## Document extract
Unlike any other vineyards in the world Santorini barely look like the traditional orderly style of vineyards as we know them in the rest of the world. 
When in bloom most santorini vineyards look like overgrown abandoned plots with rugged serpentine vines sprawled on the ground in lumps and wavy scraggles of leaves.If you did not know you would believe it is all just weeds.
The disorder of these low laying entangled vines contradicts the complex viniculture that has been perfected through the centures.
There are no trellises as vines and their fruit need protecting from the brutal winds .Instead the grapevines grow directly on the flattened pumice, salt, and ash that are the components of the infertile land of the desert island. Winegrowers use a unique method of training the vines into a Koulura,a basket shape to protect them even further.
The coil edges act as a wind breaker and a host of shady leaves protect against the harsh sunlight, the harvests produced are naturally restricted by both the spirals and the extreme weather conditions.
The Santorini vineyards are unique not only for their appearance and training. The remoteness of the island and the soils has meant that Phylloxera can never take hold. Each and every vine in sustained by its own roots. Most are established from the simple method of vine propogation, taking the tip of a vine runner and plunging it into the soil where it will eventually grow roots and sprout into a vine separate from the mother vine.
The vines have never been irrigated; water is a precious commodity on the island and too precious to waste on the ever thirsty vines. Like all other vegetation on the island the grapes must take their water from the air and ground. The main source of moisture comes from the sea mists that drift by night across the island to be sucked up by the thirsty leaves and porous pumice stones. 
The vines on the island bear mainly the Santorini white grapes.Dominated by Assyrtiko (ah-SEER-tee-koh), with lesser amounts of Athiri (ah-THEER-ee) and Aidani (eye-DAHN-ee). A few red varieties are also grown, the vast majority of which are Mavrotragano (mah-vroh-TRAH-gah-no) and Mandilaria (mahn-dee-LAH-ree-ah).
The most amazing facet of santorini viticulture is their age,some of the vineyards are between 200 and 500 years old.
The baskets develop and grow thicker with on going growth added to them, eventually the grapes grow as far as many meters from the vine trunk which pushes the moisture and nutrients along the coil to ripen the grapes.This leads to the yields being rather miniscule. The result of this is that every 75 to 85 years the growers on the island cut down the baskets leaving only a stump to generate new shoots from the stump that is left sticking out of the ground,these shoots are wound into the start of the basket and the process starts again.
Many of the vineyards familys have records showing 4 or 5 prunings such as this. Those vines are still 
The farms are all family run with the average farmer 65,there does not seem a surge of young generation farmers eager to become to future wine makers. The vineyards are mostly contracted to working vineries as is commonplace in other wine regions around the world, with the exception thatr the harvests are usually done by family and friends as they are the people who know how to do it.

The average size of a plot on the island is only around 1.3 hectares or about 3 acres.There are 1000 different farmers on the island. The vineyards are divided into a patchwork similar to that in Burgundy that similarly has a history of farmers living in adjacent plots with mad old political rules between farmers . New plantations are unheard of and the old ones rarely change hands.
One thing for sure are the wines of santorini are remarkable and uniquely compelling,somehow managing to match the amazing beauty of the island.

## Extracted entries
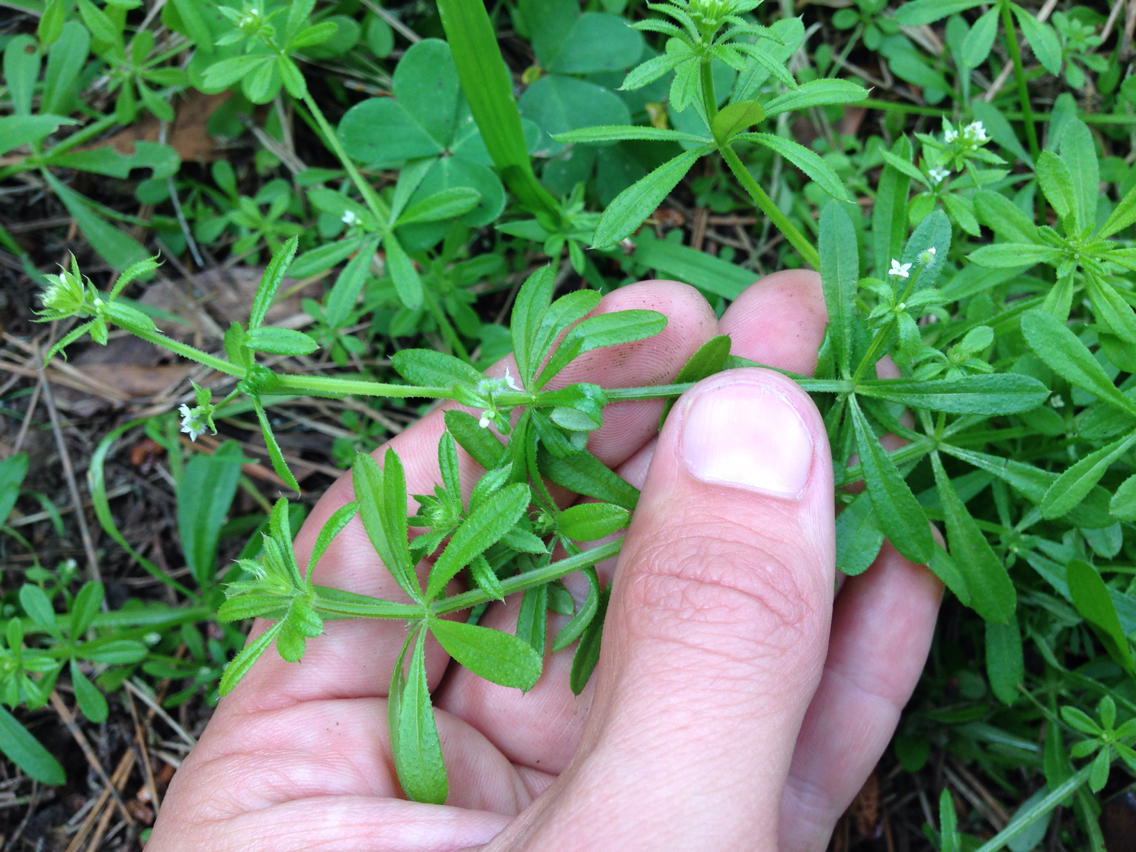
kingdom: Plantae
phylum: Tracheophyta
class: Magnoliopsida
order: Gentianales
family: Rubiaceae
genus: Galium
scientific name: Galium aparine
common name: Cleavers
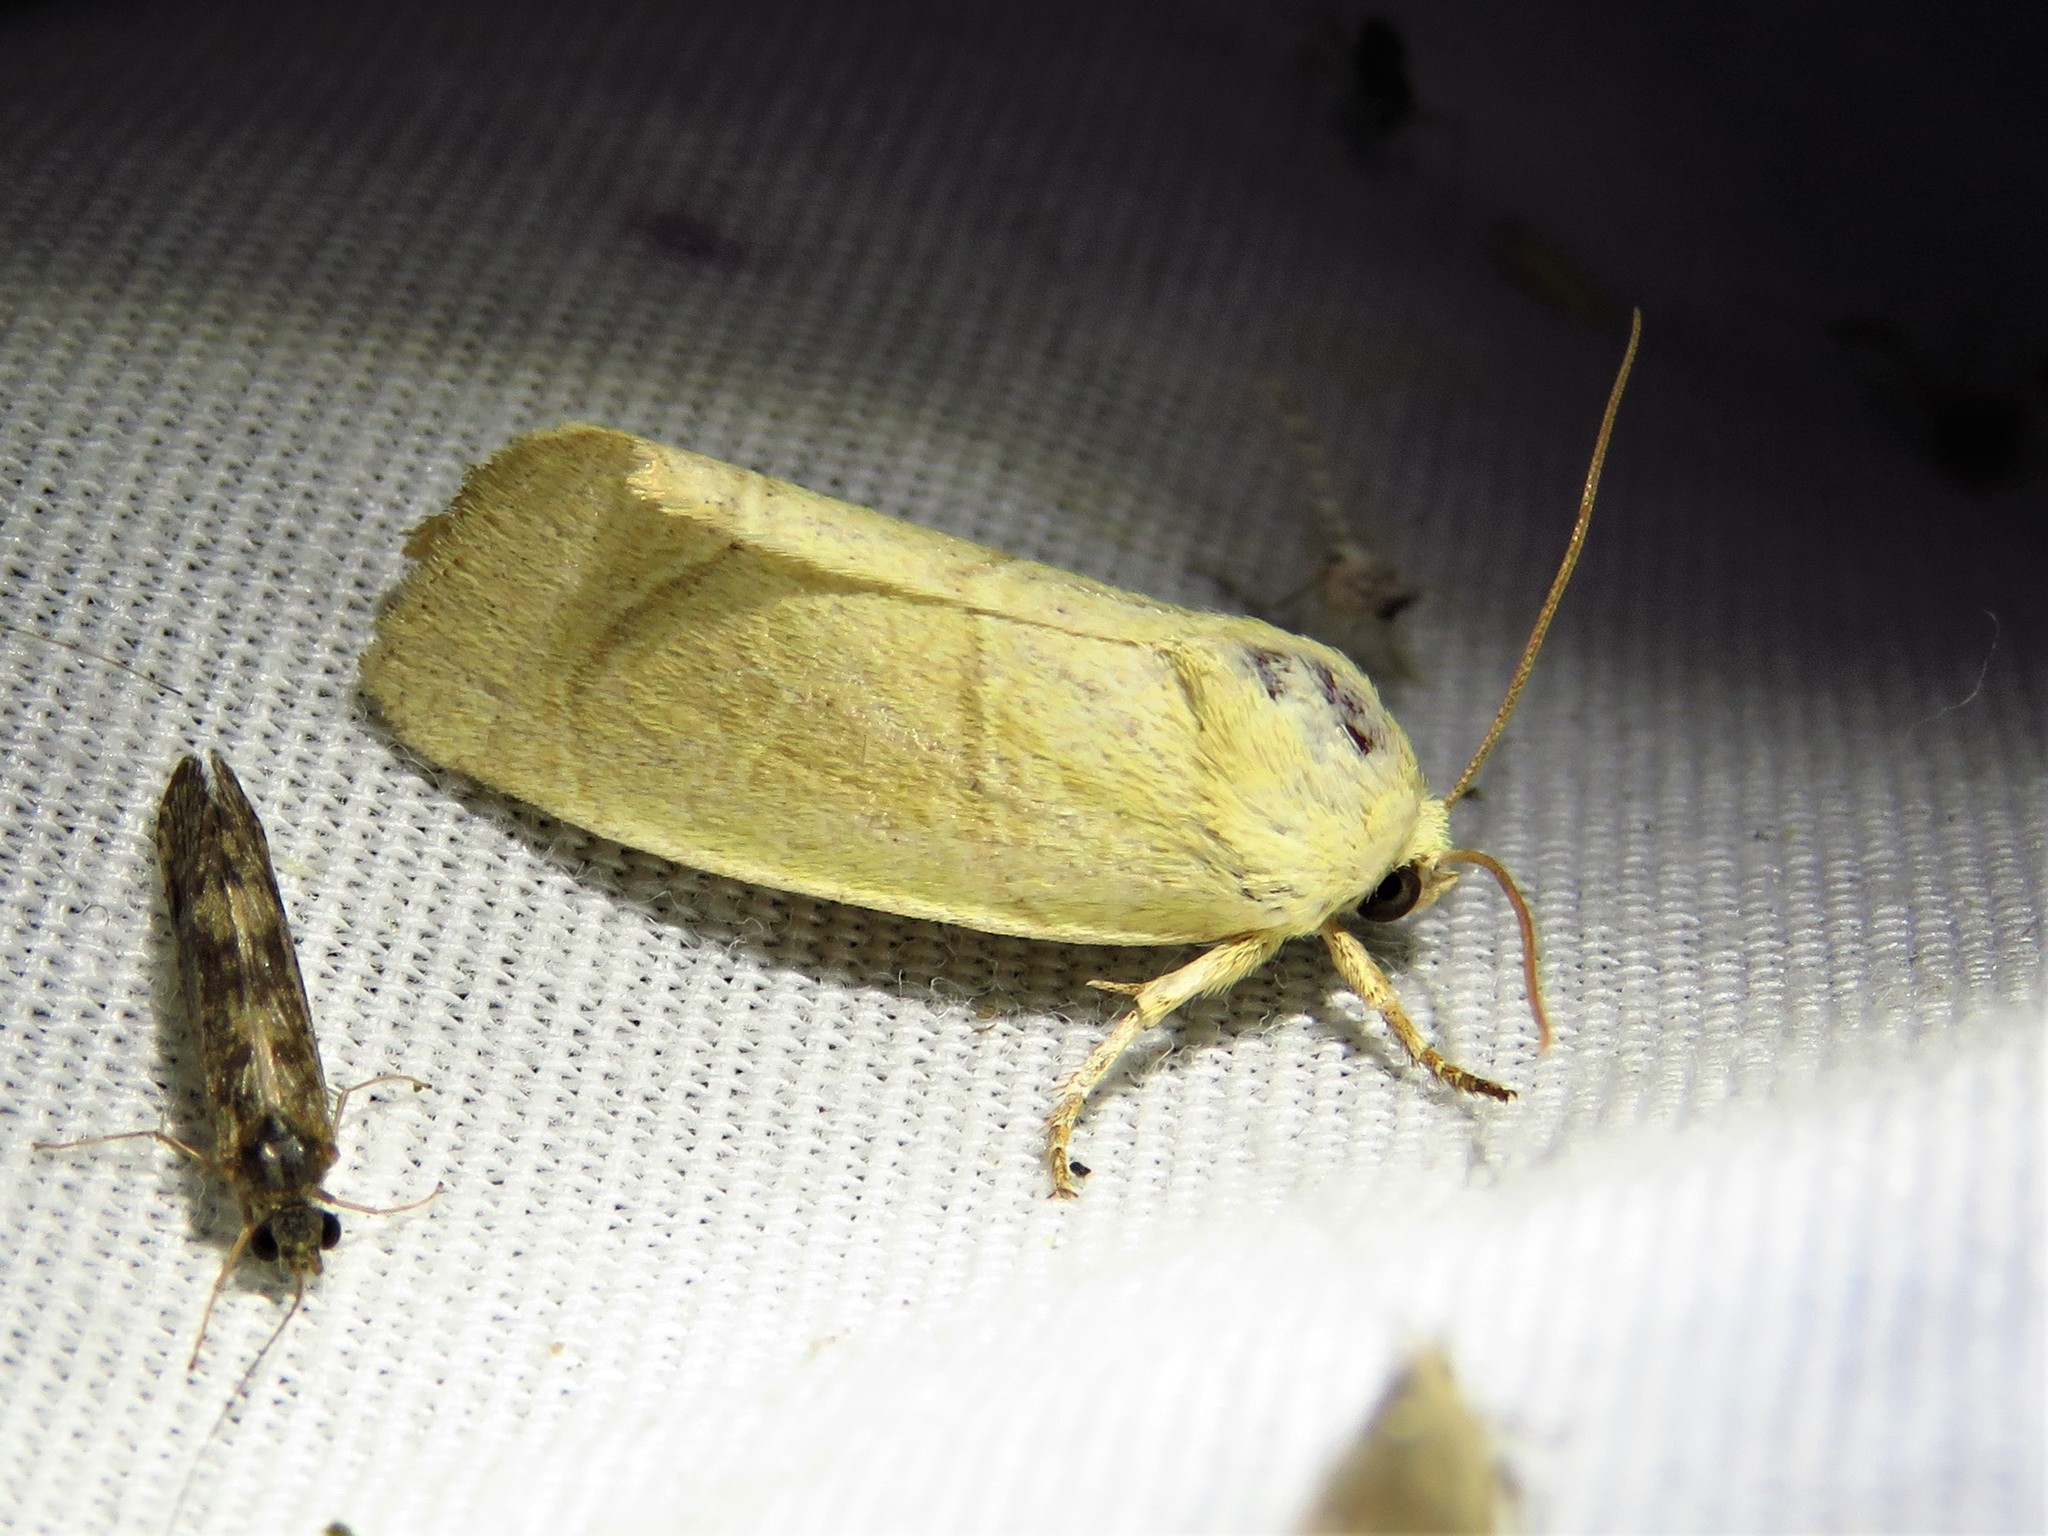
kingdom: Animalia
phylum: Arthropoda
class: Insecta
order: Lepidoptera
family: Noctuidae
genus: Cosmia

## Exercise objective
Answer these questions from the text on Santorini vineyards:
1. What is the name of the basket shape into which winegrowers train the vines?
2. How often do the growers cut the baskets down to a stump?
3. What is the average size of a plot on the island?
The listing has no connection to the text on Santorini vineyards.

## Output of the exercise
1. Koulura.
2. Every 75 to 85 years.
3. Around 1.3 hectares, or about 3 acres.